Finally that hospital came to its senses about RN staffing. Probably didnt want the publicity of an RN strike in the midst of all the other negative publicity its been getting about poor pt care lately either......
For Immediate Release
by Mark Genovese: 518.782.9400, ext. 353
Mount Sinai Nurses Approve New Contract:
Agreement will create a safer working environment -
New York, NY, May 16, 2002 - Registered nurses at The Mount Sinai Hospital approved a new three-year contract Wednesday night that will help improve RN staffing and create a safer environment for patient care. The 1,973 RNs are members of the New York State Nurses Association (NYSNA). Their previous contract expired on January 1.
Under the new agreement, a committee made up of an equal number of representatives from the union and management will be established to review staffing standards and develop staffing guidelines for each unit in the hospital. If the committee cannot reach agreement or if hospital fails to adhere to these guidelines, the nurses can take the matter to binding arbitration. Other provisions of this contract include:
* Restricting mandatory overtime -
An RN cannot be mandated for what is a foreseeable hole in the schedule and schedules must be posted four weeks in advance. Once posted, the schedule cannot be changed without mutual consent between the hospital and the employee.
* Limiting "floating" -
The contract restricts the temporary transfer of nurses outside of their units to other clinical practice areas-a practice called "floating." The nurses cannot be floated unless there is appropriate orientation. The assignment must be based on the needs of the patients and the skills, experience, and knowledge of the nurse.
* Increasing compensation -
The nurses will receive a salary increase of 2% upon ratification, 3% in February 2003, and 4% in July 2004, and will be paid a starting salary of $62,232.91 by July 4, 2004. They will also receive increases in experience pay and in evening and night differentials.
* Expanding 12-hour shifts -
This contract makes 12-hour shifts available to most inpatient units in the hospital. Many RNs prefer working 12-hour shifts because they provide more time off for family responsibilities and furthering their education. Many RNs who commute from longer distances to work in Manhattan say the three-day work-week is more manageable for them. In addition, NYSNA also believes 12-hour shifts provide better continuity of patient care throughout the day.
* Providing retirement health coverage -
Registered nurses' jobs are physically demanding and regularly place them at risk of exposure to disease. Many RNs would retire earlier than age 65, but they can't afford health insurance. This contract would make health coverage available during a three-month "window" at the end of each year to retiring nurses age 62 with 10 years service, and would be available even after they become eligible for Medicare.

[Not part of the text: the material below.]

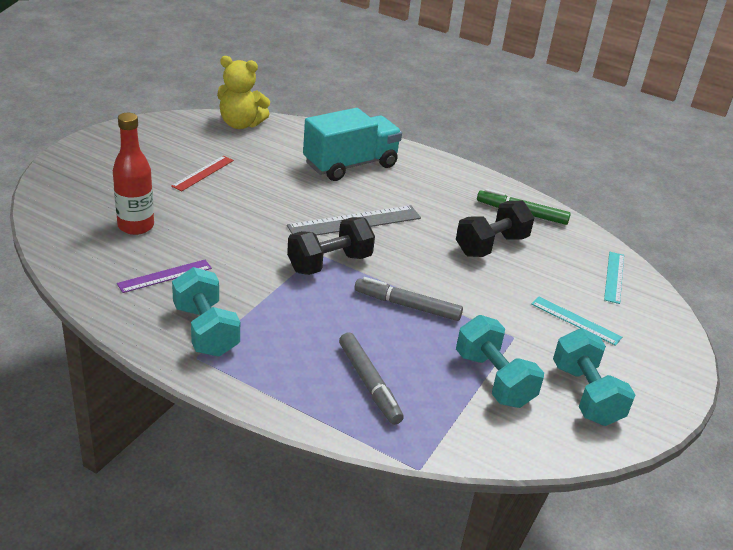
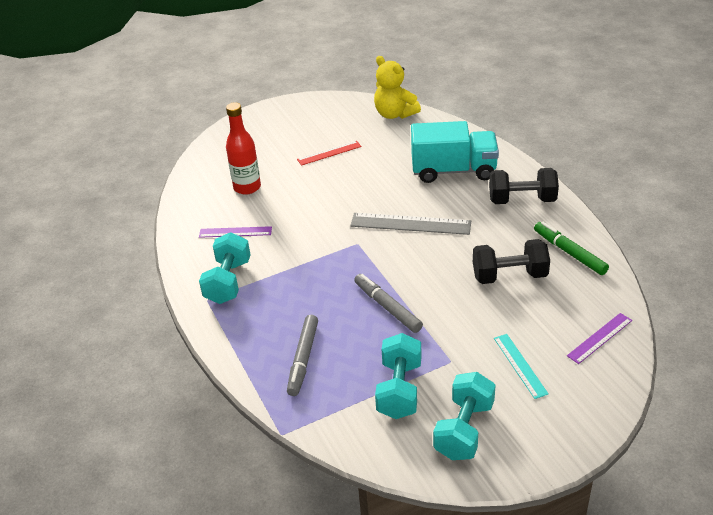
camera: 40 degrees right, 5 degrees up
black dumbbell [287,217,375,275] -> black dumbbell moved to [489,168,559,204]
turquoise ruler [604,252,624,304] -> purple ruler [567,313,632,364]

This new agreement will expire on January 1, 2005.
NYSNA is the professional association for registered nurses in New York with more than 34,000 members statewide. A multipurpose organization, NYSNA fosters high standards of nursing education and practice and works to advance the profession through legislative activity and collective bargaining. NYSNA is a constituent of the American Nurses Association (ANA) and its labor arm, the United American Nurses (UAN), an affiliate of the AFL-CIO.